§ **WHAT TO PRODUCE**
Could you output only the lines from the one containing "mouse_move(1190, 559)" through the last line of the data, both included?

§ **RECORDS SUPPLIED**

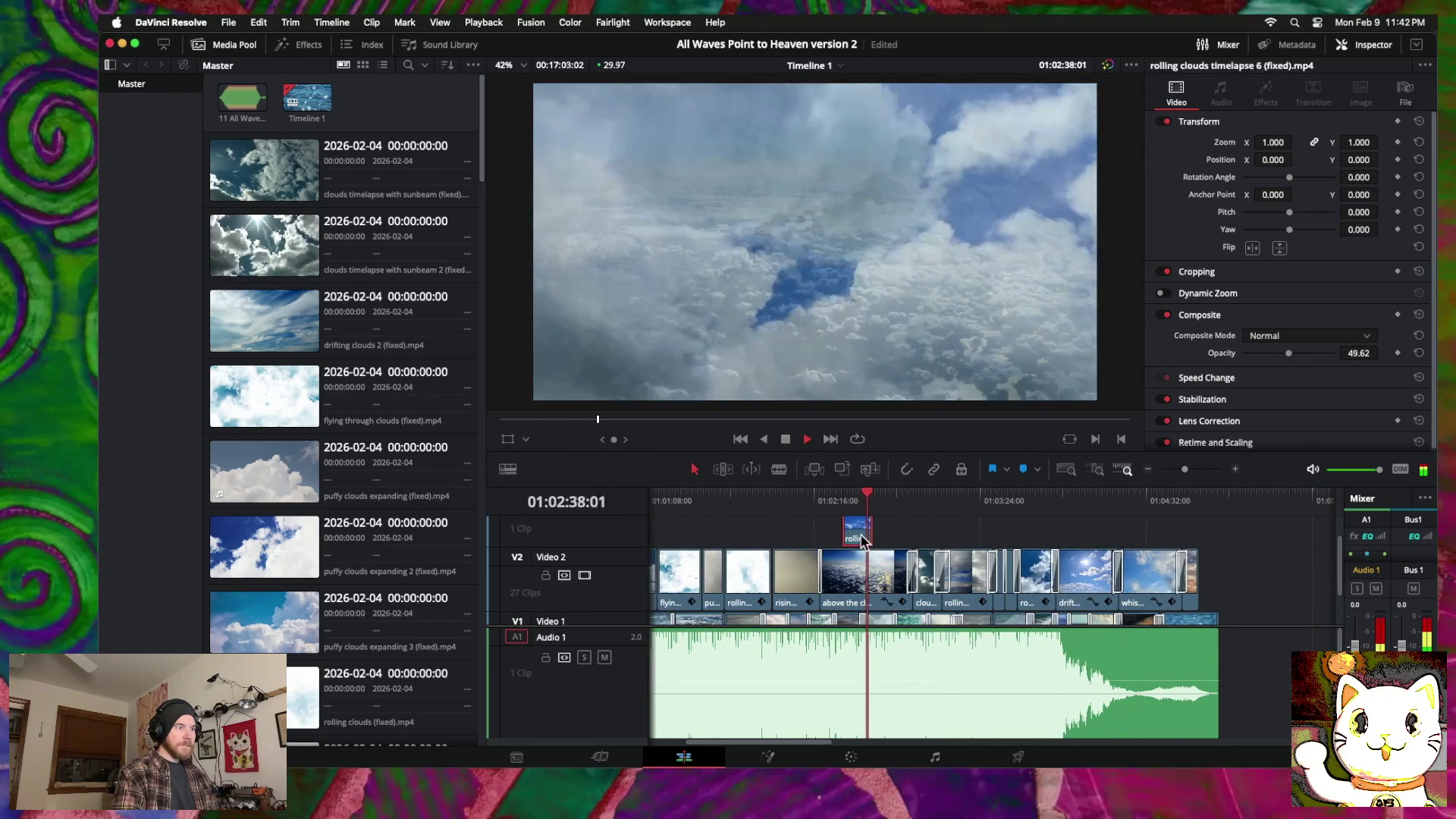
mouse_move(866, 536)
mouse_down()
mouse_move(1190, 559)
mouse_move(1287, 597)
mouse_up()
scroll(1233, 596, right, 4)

§ **RESPONSE BELOW**
mouse_move(1190, 559)
mouse_move(1287, 597)
mouse_up()
scroll(1233, 596, right, 4)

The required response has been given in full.